Home >Companies >News >Denied relief by Sebi, Karvy’s lenders look at DRT, IBBI options
Seven entities lent over  ₹1,400 crore to Karvy against share collateral worth  ₹2,319 crore.
Seven entities lent over 1,400 crore to Karvy against share collateral worth 2,319 crore.

Denied relief by Sebi, Karvy’s lenders look at DRT, IBBI options

  • Lenders are also considering a move to sell minority stakes in the sister concerns of Karvy Stock Broking
  • ICICI Bank on 20 Dec became the first lender to approach the Hyderabad DRT for recovery of dues

Mumbai: Lenders to Karvy Stock Broking Ltd have started exploring other avenues after failing to secure any relief from the Securities and Exchange Board of India (Sebi) on client shares pledged by the brokerage.

The options include filing pleas with the Debt Recovery Tribunal (DRT) and Insolvency and Bankruptcy Board of India (IBBI), and selling minority stakes in sister concerns of Karvy. A total of seven entities have lent more than 1,400 crore to the brokerage against share collateral worth 2,319 crore.

“Most of the lenders have decided against appealing Sebi’s decision as by now majority of shares have been transferred to client accounts and are out of their reach," a person with direct knowledge of the matter said on condition of anonymity. “In addition to shares, the lenders had taken other assets as collateral which can be used for recovery."

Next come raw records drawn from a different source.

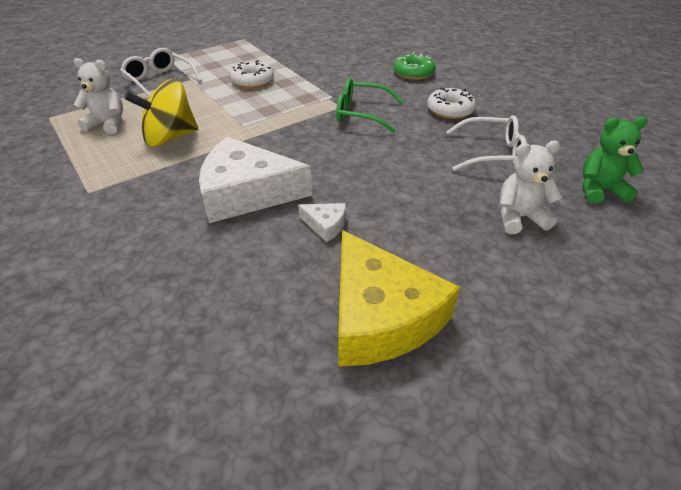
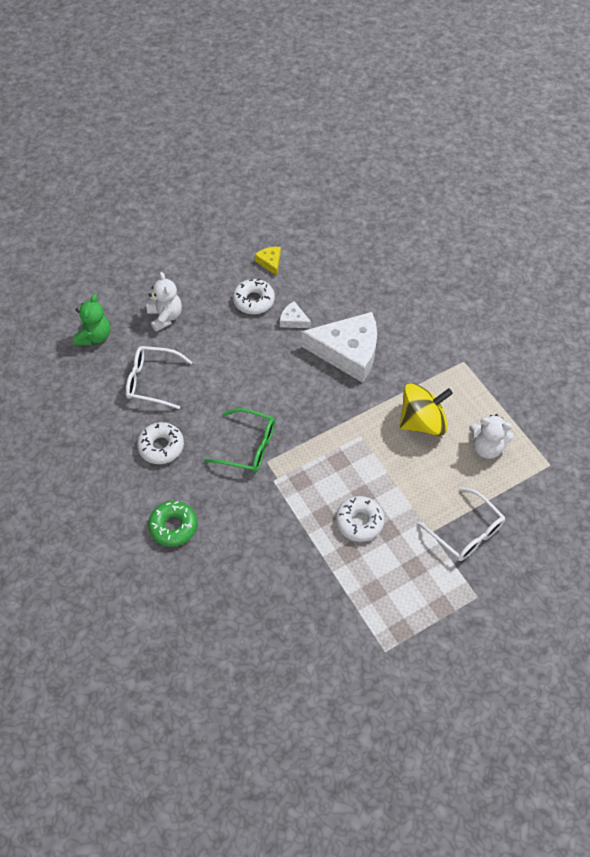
camera: 175 degrees left, 15 degrees up
(380, 315) = (270, 262): yellow cheese -> yellow cheese, size x0.43
(393, 247) = (254, 300): none -> white donut
(519, 217) = (165, 317): white teddy bear -> white teddy bear turned 105 degrees counterclockwise
(599, 190) = (95, 336): green teddy bear -> green teddy bear turned 75 degrees counterclockwise

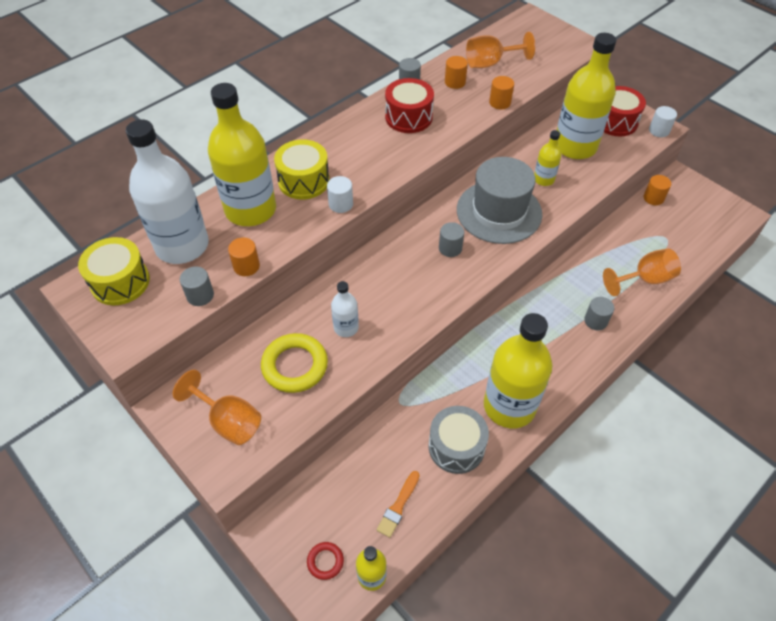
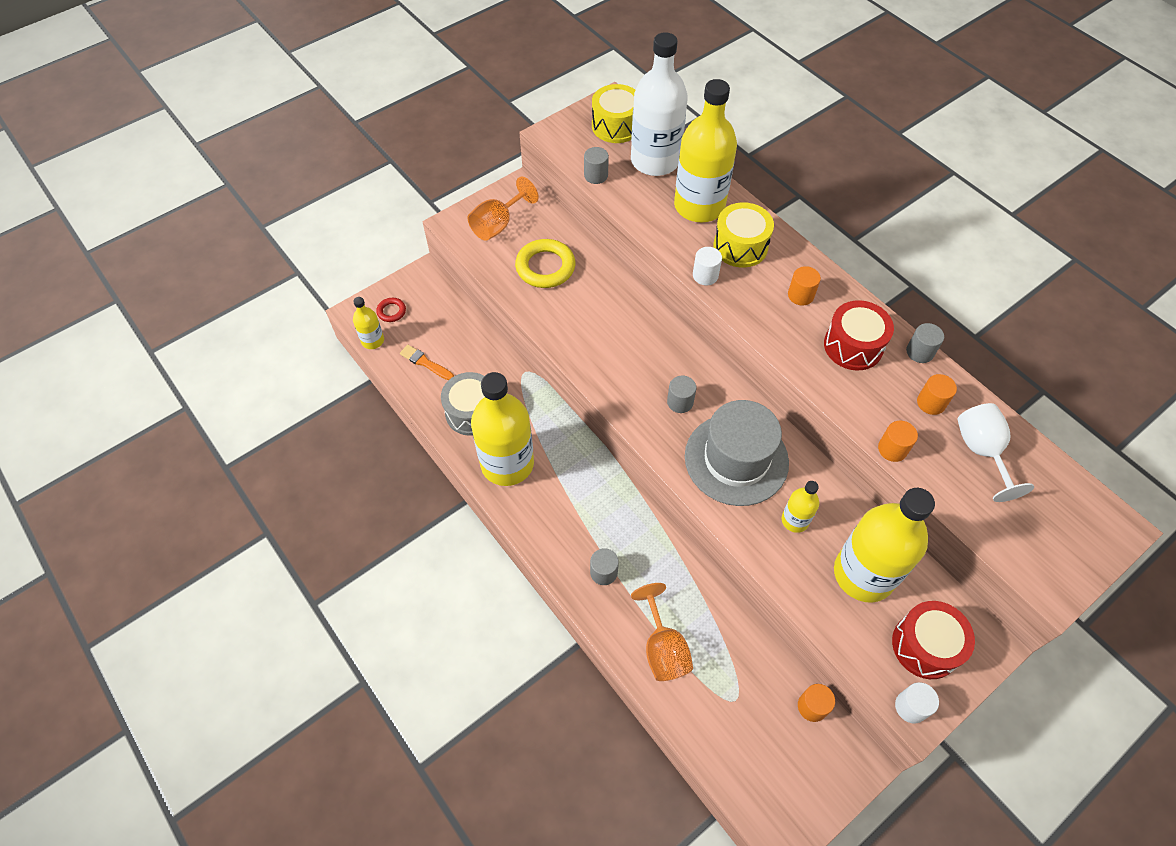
camera: 95 degrees right, 5 degrees up
(246, 266) = (626, 204): orange cylinder -> orange cylinder (800, 295)
(346, 327) = (583, 305): white bottle -> none
(490, 63) = (981, 451): orange goblet -> white goblet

On 22 November, Sebi barred Karvy from acquiring new clients and from using power of attorney, thereby preventing the company from trading on behalf of clients, after the broker allegedly transferred clients’ money for other purposes and indulged in trades that were not authorized by them. Karvy had, instead of pledging its own shares, pledged shares belonging to clients and used them to raise funds. These funds were then transferred to its sister concerns such as Karvy Realty Ltd.

ICICI Bank Ltd on 20 December became the first lender to approach the Hyderabad DRT for recovery of dues. If the broking firm does not deposit an equal amount of collateral with the tribunal by 5 January, assets of Karvy and its promoters can be attached. Other lenders that hold similar collaterals could also initiate similar recovery proceedings.

“At least three other lenders are also likely to approach DRT in the coming two weeks to recover their dues," said the person cited earlier.

Karvy Group’s former chairman and managing director, C. Parthasarathy, and director Rajat Parthasarathy have already been issued notices to submit their passports, restraining them from leaving the country during the case proceedings. They have also been asked to disclose their assets to the tribunal. Karvy owes ICICI Bank 642 crore against a loan facility of 700 crore. The amount was due in November but the brokerage missed the schedule. ICICI Bank could not invoke the pledged shares as they belonged to clients and Sebi through its 22 November order prevented their transfer except to beneficiary owners.

Another lender, Bajaj Finance Ltd, is pursuing recovery of its 325 crore loan by invoking shares pledged with sister concerns. It had invoked shares of Karvy Data Management Services Ltd (KDMSL) on 19 December, which were pledged by Karvy to raise funds from the lender. In a stock exchange filing, Bajaj Finance said it has invoked 2.4 million pledged shares of KDMSL, representing a 10% equity stake in the company. Bajaj’s recovery was due on 23 November, just a day after Sebi passed its order.

HDFC Bank, IndusInd Bank and Axis Bank are the others that had lent to Karvy. HDFC Bank had extended a loan facility of 350 crore to Karvy against shares and other collateral and IndusInd Bank has pending dues worth 132.50 crore. Axis Bank is seeking to recover 81 crore from Karvy.

Sebi is slated to decide on Axis Bank’s plea seeking ownership of pledged shares by 15 January. The markets regulator is, however, unlikely to deliver a verdict that would vary from its 13 December order issued following the representation by other lenders.

In the 13 December order, Sebi observed that all the pledged shares came from client accounts and the lenders did not exercise proper “due diligence". While extending loans against shares, the banks failed to notice that the bulk of pledged shares did not come from the “proprietary account" but from the “non-house" account.

Karvy is accused of misusing client securities worth 2,800 crore to secure loan facilities from lenders towards meeting working capital needs.

The brokerage also sold off client securities and transferred some of the proceeds to its real estate group company.